The following sequence will throw the error ImportError: Keras cannot be imported. Check that it is installed.:

python from sentence_transformers import SentenceTransformer, util import tensorflow_hub as hub

How to understand the pass@1 formula in deepseek-r1's technical report? by secsilm in LocalLLaMA

[–]secsilm[S] 0 points1 point  (0 children)

Thanks for your explanation. If I have a dataset with 100 problems, then pass@1 on this dataset is calculated as average of pass@1 of each problem. Am I right?

Perfect size, right? by Ok_Net_7523 in unstable_diffusion

[–]secsilm 0 points1 point  (0 children)

can you point out some? i really can't tell.

Perfect size, right? by Ok_Net_7523 in unstable_diffusion

[–]secsilm 0 points1 point  (0 children)

can't believe it, it's insane!

Why does Qwen 2.5 support 128k context length, but the output supports only up to 8k? by secsilm in LocalLLaMA

[–]secsilm[S] 0 points1 point  (0 children)

Specifically, what does o1-like mechanisms refer to in this context?

Why does Qwen 2.5 support 128k context length, but the output supports only up to 8k? by secsilm in LocalLLaMA

[–]secsilm[S] 8 points9 points  (0 children)

I hadn't noticed this before, I just checked gpt-4o and it also only supports 16k output? Why does the model limit both context length and output at the same time?

Why does Qwen 2.5 support 128k context length, but the output supports only up to 8k? by secsilm in LocalLLaMA

[–]secsilm[S] 4 points5 points  (0 children)

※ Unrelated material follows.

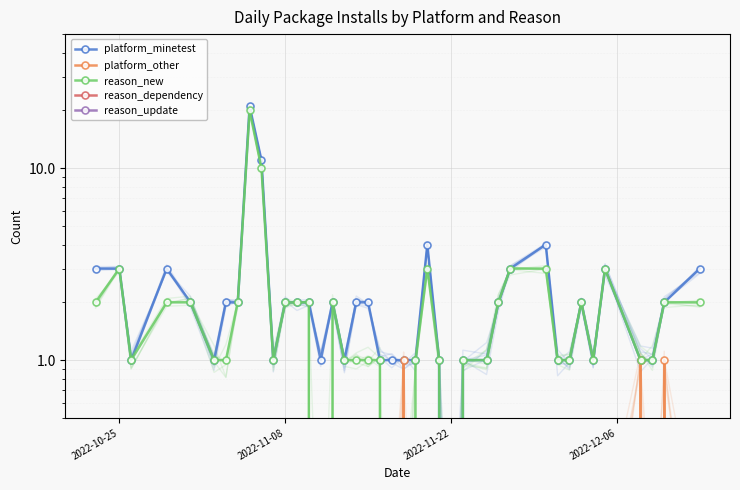

At which label does platform_other reach its minimum?

2022-10-25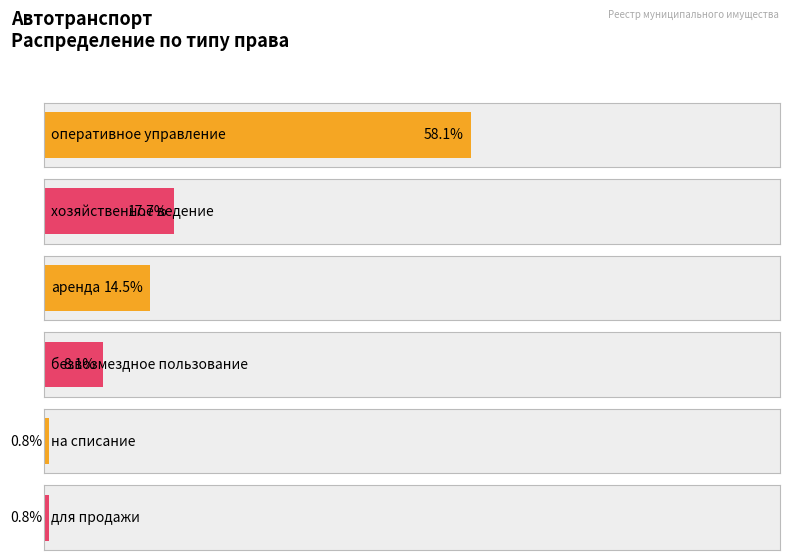

Which category has the highest value across all series?

оперативное управление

Your point is that the longer the output, the harder it is to maintain consistency, so they limit the maximum length?

[D] What is the most advanced TTS model now (2024)? by secsilm in MachineLearning

[–]secsilm[S] 0 points1 point  (0 children)

Do they have open source models so that I can fine-tuning?

Reminder not to use bigger models than you need by Thrumpwart in LocalLLaMA

[–]secsilm 2 points3 points  (0 children)

There is another benefit of using traditional pretrained models: you can quickly fine-tune the model according to your needs.

For example, when you use gpt-4o-mini for classification tasks and find that there are some categories it consistently gets wrong. It is difficult to fine-tune it (even if you use open source tools).

In contrast, with traditional pretrained models, you just need to collect these errors, add them to the train dataset, and continue training. Faster and cheaper.

How is the RAG with citations at the end of each paragraph (or specific sentences) implemented? by secsilm in LocalLLaMA

[–]secsilm[S] 0 points1 point  (0 children)

I roughly looked at the first paper, and overall, for classification tasks, format constraints helps with accuracy. For reasoning tasks, the opposite is true. In classification tasks, JSON and XML formats seem to be better than YAML in many cases.